Work task 1: Write out the text on transaction value in customs from "Transaction value is the customs" up to and including "identical to it.".
Work task 2: Summarize the text on transaction value in customs in two sentences.
Work task 3: Proceed with the text on transaction value in customs from where it stops.

Exercise passage:
----------------

Answer

What Is Transaction Value in Customs?

Transaction value is the primary customs valuation method under the WTO Valuation Agreement: the price actually paid or payable for the goods, adjusted by the destination rules. See the formula, what is added and deducted, when other valuation methods apply, and the difference from customs value.

Answer summary
Question

What is transaction value in customs?

Direct answer

Transaction value is the customs valuation method defined in the WTO Valuation Agreement and implemented by each country’s customs law. It is the price actually paid or payable for the goods, plus statutory additions such as freight to the destination border, insurance, royalties, and the value of any assists, and minus statutory deductions such as domestic delivery after arrival. It is the primary method for most ecommerce imports, but it is not the only method. When the buyer and seller are related, when the price cannot be determined, or when other conditions under the Agreement are not met, customs authorities may apply one of the fallback methods (Methods 2-6). Transaction value is also not the same as customs value. Customs value is the assessment base used to calculate duty, and is usually based on transaction value but is not always identical to it.

What you need
  • Price actually paid or payable for the goods (the transaction price, not the retail or selling price)
  • Additions: freight to the destination border, insurance, royalties, license fees, the value of any assists, packing cost, selling commissions when included by the destination rules
  • Deductions: domestic delivery after arrival at the destination border, import duties and taxes, certain construction and engineering costs at destination
  • Proof of price: a commercial invoice, a contract, or a payment record
  • Verification of related-party conditions: the buyer and seller are related only if the destination rules say so; in many cases transaction value still applies
Source note

Verify the final code, rate, origin treatment, and document requirements in official destination sources before filing or shipping.

----------------

Data block:
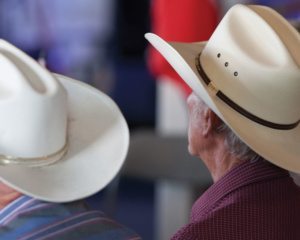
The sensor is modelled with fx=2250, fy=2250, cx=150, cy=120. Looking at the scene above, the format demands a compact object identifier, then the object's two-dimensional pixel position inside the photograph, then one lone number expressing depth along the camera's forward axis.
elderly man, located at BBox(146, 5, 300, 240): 3.55
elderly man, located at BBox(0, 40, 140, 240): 3.58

----------------

Exercise result 1:
Transaction value is the customs valuation method defined in the WTO Valuation Agreement and implemented by each country’s customs law. It is the price actually paid or payable for the goods, plus statutory additions such as freight to the destination border, insurance, royalties, and the value of any assists, and minus statutory deductions such as domestic delivery after arrival. It is the primary method for most ecommerce imports, but it is not the only method. When the buyer and seller are related, when the price cannot be determined, or when other conditions under the Agreement are not met, customs authorities may apply one of the fallback methods (Methods 2-6). Transaction value is also not the same as customs value. Customs value is the assessment base used to calculate duty, and is usually based on transaction value but is not always identical to it.

Exercise result 2: Transaction value, the primary customs valuation method under the WTO Valuation Agreement, is the price actually paid or payable for the goods plus statutory additions such as freight to the destination border, insurance, royalties, and assists, minus statutory deductions such as domestic delivery after arrival. It is not the only method, because customs authorities may apply fallback methods when, for instance, the buyer and seller are related or the price cannot be determined, and it is not always identical to customs value, the assessment base used to calculate duty.

Exercise result 3:
Last reviewed

2026-07-07

What transaction value is in the WTO Valuation Agreement

The WTO Agreement on Implementation of Article VII of GATT 1994 (the Valuation Agreement) defines a hierarchy of six customs valuation methods. The first and primary method is transaction value. The other five methods are fallback methods that apply only when transaction value cannot be used. Most ecommerce imports use transaction value because the buyer and seller are unrelated and the price can be determined from the invoice.

  • Method 1 — Transaction value (price actually paid or payable, adjusted by the rules)
  • Method 2 — Transaction value of identical goods
  • Method 3 — Transaction value of similar goods
  • Method 4 — Deductive value (resale price minus deductions)
  • Method 5 — Computed value (cost of production plus statutory additions)
  • Method 6 — Fallback method (resorting to flexible application of the earlier methods)

The transaction value formula

Transaction value is the price actually paid or payable for the goods, plus statutory additions and minus statutory deductions. The destination rules decide which items are added and which are deducted. The same price can produce a different transaction value in different destinations when the rules differ.

  • Start: price actually paid or payable for the goods
  • Add: packing cost, selling commission, assists, royalties, license fees
  • Add: freight and insurance to the destination border (or to the place of import as the destination rules decide)
  • Deduct: international freight and insurance that occur after arrival at the destination border
  • Deduct: import duties and taxes collected at destination
  • Deduct: certain construction, installation, and post-import costs

What is added to transaction value

The destination rules list the items that are added to the price actually paid or payable. The most common additions for ecommerce shipments are freight and insurance to the destination border, packing cost, royalties, and the value of any assists. Selling commissions are added in some destinations and excluded in others; verify with the destination rule.

  • Packing cost (the cost of the packaging in which the goods are imported)
  • Selling commission (in some destinations)
  • Assists (materials, components, or tools supplied by the buyer to the seller free or at reduced cost)
  • Royalties and license fees related to the goods (when paid as a condition of sale)
  • Freight and insurance to the destination border (or to the place of import as the destination rules decide)

What is deducted from transaction value

Some costs are explicitly excluded from transaction value under the Valuation Agreement and national implementations. These deductions usually apply when the price already includes the post-import cost or the destination separately taxes the cost.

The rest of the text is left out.